_Document text_

<<<<

# Computational Skills for Biocuration

## Programming Skills with Python

**Toby Hodges**

- email: toby.hodges@embl.de
- Twitter: [@tbyhdgs](https://twitter.com/tbyhdgs)
- GitHub: [tobyhodges](https://github.com/tobyhodges)

Alongside Malvika, I coordinate the [Bio-IT Project](https://bio-it.embl.de) at EMBL Heidelberg. You can find more training material, for Python and other tools, on our [Course Materials](https://bio-it.embl.de/course-materials/) webpage.

### Functions

We have started to combine multiple operations into more complex procedures. For example, if we want to find all the species of a particular genus in a list of names then create a comma-separated sting of these species names, we might write something like this:

In [1]:
species_list1 = ['Gorilla gorrila', 'Homo neandathalensis', 
                 'Pan troglodytes', 'Pongo pygmaeus', 
                 'Homo sapiens', 'Homo heidelbergensis']

In [2]:
True
False

False

In [3]:
if True:
    print("something was run")

something was run


In [5]:
if False:
    print("something was run")

In [7]:
'Homo heidelbergensis'.upper()

'HOMO HEIDELBERGENSIS'

In [8]:
species = 'Homo heidelbergensis'

In [11]:
species.upper()

'HOMO HEIDELBERGENSIS'

In [14]:
species.startswith('H')

True

In [15]:
species.startswith('X')

False

In [16]:
if species.startswith('Homo'):
    print(species)

Homo heidelbergensis


In [17]:
if species.startswith('Homo'):
    print(species)
print('always runs')

Homo heidelbergensis
always runs


In [19]:
if species.startswith('Gorilla'):
    print(species)
print('always runs')

always runs


In [20]:
genus = 'Homo'
if species.startswith(genus):
    print(species)

Homo heidelbergensis


In [22]:
species_list1

['Gorilla gorrila',
 'Homo neandathalensis',
 'Pan troglodytes',
 'Pongo pygmaeus',
 'Homo sapiens',
 'Homo heidelbergensis']

In [23]:
for species in species_list1:
    if species.startswith(genus):
        print(species)

Homo neandathalensis
Homo sapiens
Homo heidelbergensis


In [24]:
for species in species_list1:
    if species.startswith('Homo'):
        print(species)

Homo neandathalensis
Homo sapiens
Homo heidelbergensis


In [26]:
empty_list = []
print(empty_list)
empty_list.append('abc')
print(empty_list)
empty_list.append('def')
empty_list.append('ghi')
print(empty_list)

[]
['abc']
['abc', 'def', 'ghi']


In [29]:
homo_species = []
for species in species_list1:
    if species.startswith('Homo'):
        homo_species.append(species)
        print('        found a Homo species')

>>>>

_Instruction A_
In the Python lesson, which project does Toby Hodges coordinate alongside Malvika?
_Instruction B_
Reproduce the Python lesson from "## Programming Skills" to "- GitHub: [tobyhodges](https://github.com/tobyhodges)" word for word.
Rely only on the Python lesson here.

_Source material_
<<<<

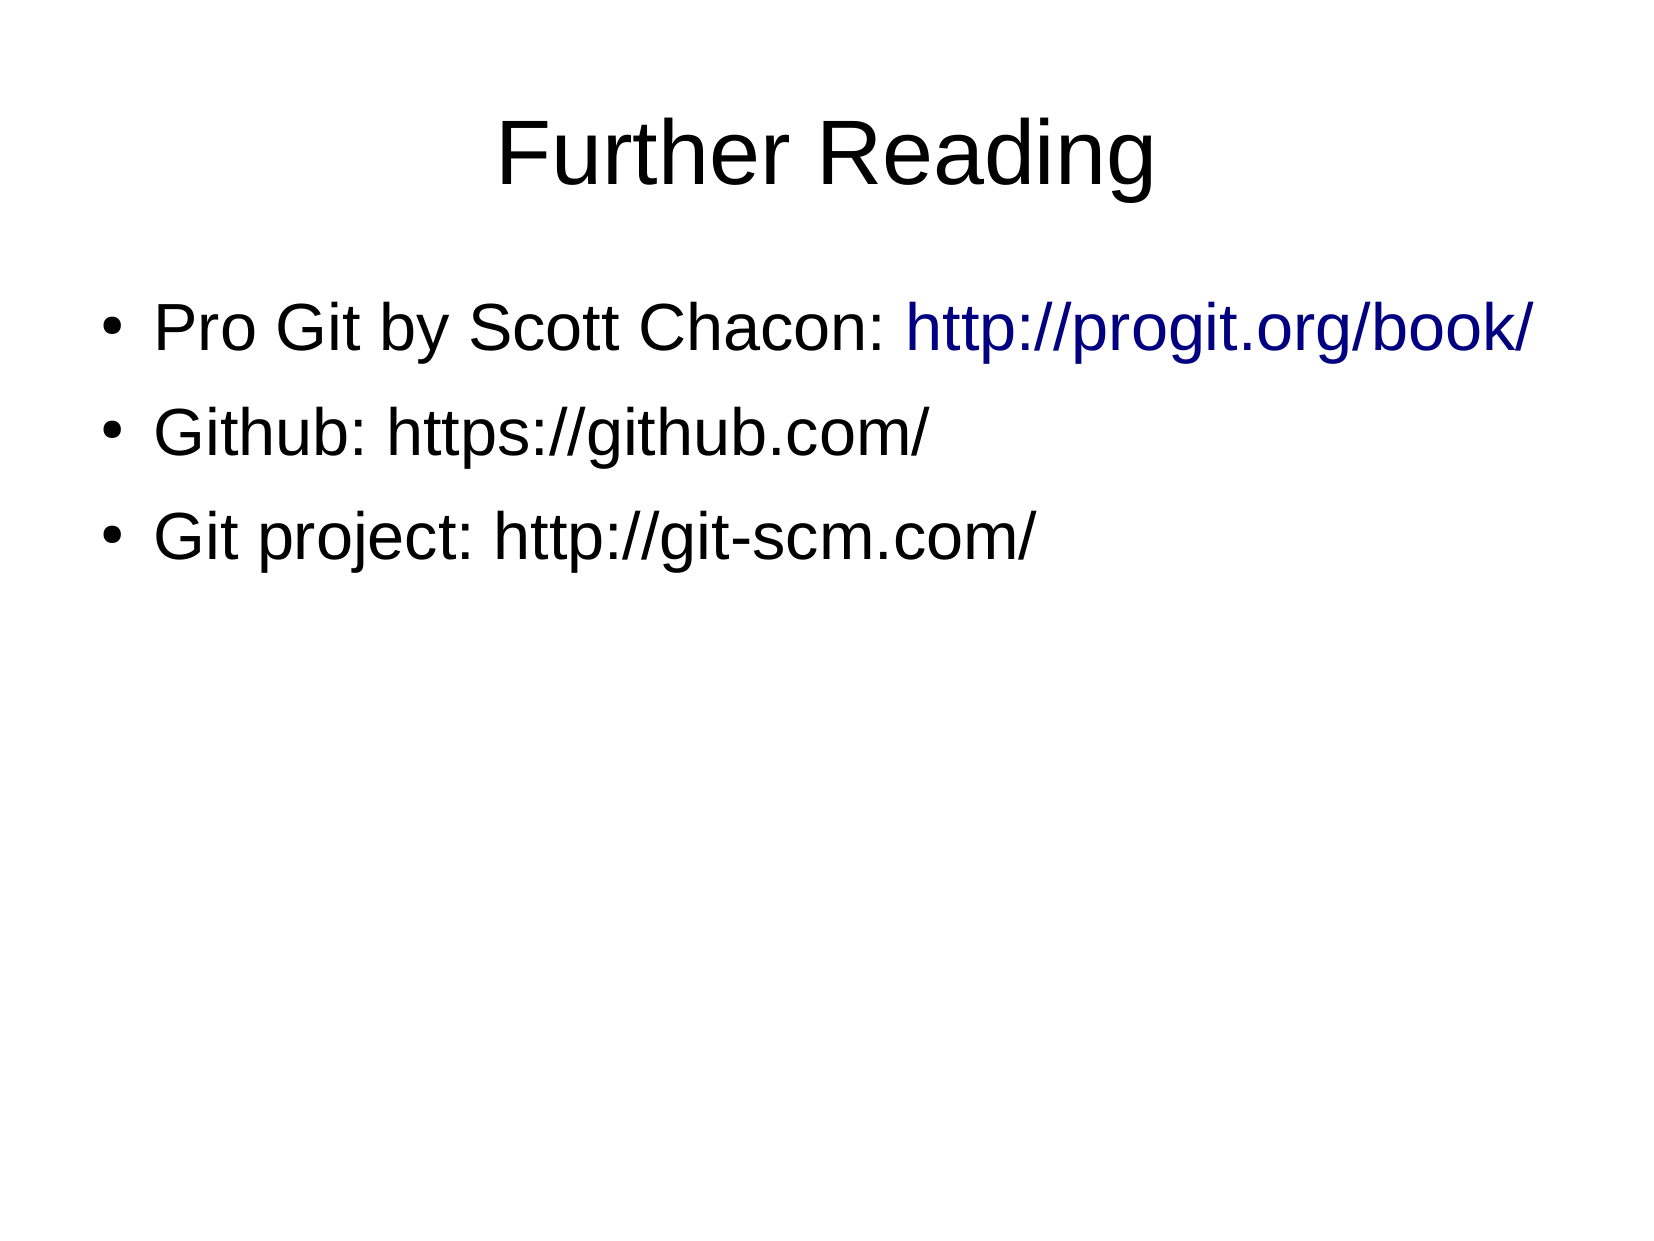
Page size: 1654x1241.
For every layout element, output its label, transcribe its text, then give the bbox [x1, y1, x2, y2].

>>>>

_Complete response A_
The Bio-IT Project at EMBL Heidelberg.

_Complete response B_
## Programming Skills with Python

**Toby Hodges**

- email: toby.hodges@embl.de
- Twitter: [@tbyhdgs](https://twitter.com/tbyhdgs)
- GitHub: [tobyhodges](https://github.com/tobyhodges)